Acara yang dimoderatori oleh Arief Fadillah dari Mahasiswa FISIP UNMUL ini juga menjadi ruang bagi mahasiswa menyuarakan tuntutan politik pendidikan yang lebih jujur, inklusif, dan berkelanjutan.

Dalam diskusi terbuka bertajuk “GratisPol: Janji Manis atau Realisasi Setengah Hati?” yang digelar oleh BEM FISIP di salah satu ruang publik Samarinda, hadir para mahasiswa, aktivis, dan masyarakat umum. Mereka menyuarakan kekecewaan atas belum jelasnya teknis pelaksanaan program yang digadang-gadang akan menjadi solusi pendidikan di Kaltim.

Namun, yang paling disayangkan dalam diskusi ini adalah fakta bahwa ruang publik tempat digelarnya diskusi—yang seharusnya dapat diakses secara gratis oleh publik—ternyata justru dikenai biaya yang cukup mahal.

“Kami harus membayar Rp1,7 juta hanya untuk menyewa ruang publik. Ini ironis. Di tengah janji pendidikan gratis, kami malah harus membayar mahal untuk berdiskusi soal pendidikan,” ujar salah satu panitia penyelenggara.

Isu ini memperkuat narasi bahwa pemerintah belum sepenuhnya siap dalam menjalankan program GratisPol. Terlebih lagi, tidak sedikit peserta diskusi yang menganggap program ini hanya sekadar etalase politik tanpa kesiapan anggaran dan sistem pelaksanaan yang jelas.

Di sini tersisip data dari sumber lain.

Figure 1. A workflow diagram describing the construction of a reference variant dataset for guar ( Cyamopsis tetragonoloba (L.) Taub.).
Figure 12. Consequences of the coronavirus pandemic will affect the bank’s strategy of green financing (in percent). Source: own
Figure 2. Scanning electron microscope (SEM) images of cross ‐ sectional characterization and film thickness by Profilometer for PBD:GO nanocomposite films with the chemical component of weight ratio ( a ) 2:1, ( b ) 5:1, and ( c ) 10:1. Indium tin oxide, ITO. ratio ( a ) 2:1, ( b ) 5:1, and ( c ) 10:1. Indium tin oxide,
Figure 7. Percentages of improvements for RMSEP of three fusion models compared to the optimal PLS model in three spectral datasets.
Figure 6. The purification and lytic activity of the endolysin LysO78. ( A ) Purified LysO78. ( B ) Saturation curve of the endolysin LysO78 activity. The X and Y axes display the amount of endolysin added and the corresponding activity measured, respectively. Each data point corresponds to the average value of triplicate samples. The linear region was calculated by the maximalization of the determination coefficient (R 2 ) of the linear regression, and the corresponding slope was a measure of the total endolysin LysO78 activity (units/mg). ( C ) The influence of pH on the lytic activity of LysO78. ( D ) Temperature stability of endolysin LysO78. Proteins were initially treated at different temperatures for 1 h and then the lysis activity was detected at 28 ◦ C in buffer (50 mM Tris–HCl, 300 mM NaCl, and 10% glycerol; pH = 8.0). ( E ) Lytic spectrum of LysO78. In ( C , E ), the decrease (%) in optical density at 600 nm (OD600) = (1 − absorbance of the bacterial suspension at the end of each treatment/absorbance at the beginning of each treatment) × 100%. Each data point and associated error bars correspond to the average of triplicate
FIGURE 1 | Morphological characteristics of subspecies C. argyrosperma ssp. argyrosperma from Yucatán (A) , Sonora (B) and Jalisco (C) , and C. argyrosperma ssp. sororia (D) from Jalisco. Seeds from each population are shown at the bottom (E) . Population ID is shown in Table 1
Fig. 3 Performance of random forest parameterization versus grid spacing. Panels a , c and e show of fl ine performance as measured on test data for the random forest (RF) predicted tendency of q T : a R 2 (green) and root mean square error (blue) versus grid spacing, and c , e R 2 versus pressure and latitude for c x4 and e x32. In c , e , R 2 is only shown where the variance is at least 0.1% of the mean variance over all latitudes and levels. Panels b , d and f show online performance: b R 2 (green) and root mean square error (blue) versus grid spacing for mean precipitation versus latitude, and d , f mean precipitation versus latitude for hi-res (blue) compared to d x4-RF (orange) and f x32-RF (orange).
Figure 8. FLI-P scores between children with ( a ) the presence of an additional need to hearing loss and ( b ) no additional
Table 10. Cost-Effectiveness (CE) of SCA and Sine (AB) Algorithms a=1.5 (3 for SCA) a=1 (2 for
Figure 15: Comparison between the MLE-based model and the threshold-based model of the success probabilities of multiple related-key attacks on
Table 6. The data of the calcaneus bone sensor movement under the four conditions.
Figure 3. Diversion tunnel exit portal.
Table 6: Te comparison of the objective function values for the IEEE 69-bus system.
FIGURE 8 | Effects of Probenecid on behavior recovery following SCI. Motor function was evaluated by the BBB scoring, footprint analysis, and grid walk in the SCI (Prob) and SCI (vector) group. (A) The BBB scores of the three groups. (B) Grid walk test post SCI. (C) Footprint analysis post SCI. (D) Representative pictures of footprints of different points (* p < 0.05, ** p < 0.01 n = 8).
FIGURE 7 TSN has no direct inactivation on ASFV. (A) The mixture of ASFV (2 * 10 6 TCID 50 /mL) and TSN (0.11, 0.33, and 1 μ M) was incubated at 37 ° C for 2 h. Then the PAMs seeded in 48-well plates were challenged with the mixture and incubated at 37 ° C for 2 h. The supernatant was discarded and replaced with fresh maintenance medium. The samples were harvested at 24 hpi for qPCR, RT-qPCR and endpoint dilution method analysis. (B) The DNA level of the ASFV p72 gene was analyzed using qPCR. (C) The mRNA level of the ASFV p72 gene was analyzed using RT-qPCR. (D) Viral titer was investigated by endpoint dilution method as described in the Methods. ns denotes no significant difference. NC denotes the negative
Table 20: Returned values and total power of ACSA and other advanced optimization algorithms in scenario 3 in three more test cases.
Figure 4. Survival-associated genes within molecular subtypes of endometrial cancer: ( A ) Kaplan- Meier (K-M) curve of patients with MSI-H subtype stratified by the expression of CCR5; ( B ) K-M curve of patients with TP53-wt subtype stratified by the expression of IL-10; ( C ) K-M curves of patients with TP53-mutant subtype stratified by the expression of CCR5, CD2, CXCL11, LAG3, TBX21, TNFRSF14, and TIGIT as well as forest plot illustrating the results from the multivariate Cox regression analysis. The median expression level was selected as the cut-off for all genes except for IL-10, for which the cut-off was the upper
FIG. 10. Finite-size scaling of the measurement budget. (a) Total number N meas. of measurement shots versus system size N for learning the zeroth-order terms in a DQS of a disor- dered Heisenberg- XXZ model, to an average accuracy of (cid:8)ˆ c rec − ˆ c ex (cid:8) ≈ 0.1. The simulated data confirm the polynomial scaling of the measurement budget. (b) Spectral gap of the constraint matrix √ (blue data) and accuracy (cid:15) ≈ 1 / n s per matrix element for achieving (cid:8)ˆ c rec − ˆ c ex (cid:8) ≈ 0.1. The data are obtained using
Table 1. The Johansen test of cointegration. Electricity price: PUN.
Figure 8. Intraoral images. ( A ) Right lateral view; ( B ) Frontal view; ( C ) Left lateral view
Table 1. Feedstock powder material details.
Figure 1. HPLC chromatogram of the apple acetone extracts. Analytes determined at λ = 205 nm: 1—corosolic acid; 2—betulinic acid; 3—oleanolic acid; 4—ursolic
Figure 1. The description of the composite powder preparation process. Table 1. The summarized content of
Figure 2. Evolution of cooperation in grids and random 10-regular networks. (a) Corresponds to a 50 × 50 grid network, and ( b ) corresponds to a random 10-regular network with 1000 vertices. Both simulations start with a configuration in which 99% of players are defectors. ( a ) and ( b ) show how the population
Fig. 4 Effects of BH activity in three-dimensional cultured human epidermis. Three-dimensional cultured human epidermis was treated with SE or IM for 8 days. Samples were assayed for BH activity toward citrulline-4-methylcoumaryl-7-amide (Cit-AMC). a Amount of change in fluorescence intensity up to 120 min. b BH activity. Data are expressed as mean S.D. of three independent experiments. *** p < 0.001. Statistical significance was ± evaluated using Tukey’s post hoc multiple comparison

“Jika pemerintah tidak siap, maka mahasiswa dan rakyat akan menjadi oposisi yang kritis. Pendidikan bukan alat kampanye, tapi hak rakyat,” tegas salah satu peserta diskusi dari kalangan aktivis mahasiswa FISIP.

Forum NGOPI menjadi ajang konsolidasi gagasan, kritik, dan harapan masyarakat terhadap masa depan pendidikan di Kaltim. Di tengah euforia janji “GratisPol”, publik tak lagi hanya menunggu—mereka kini siap mengawal langsung dari lapangan.

Dengan terbentuknya posko pemantauan dan sinergi kritis dari kampus serta masyarakat sipil, Gubernur dan Wakil Gubernur Kalimantan Timur kini menghadapi tugas besar: menepati janji, atau kehilangan kepercayaan.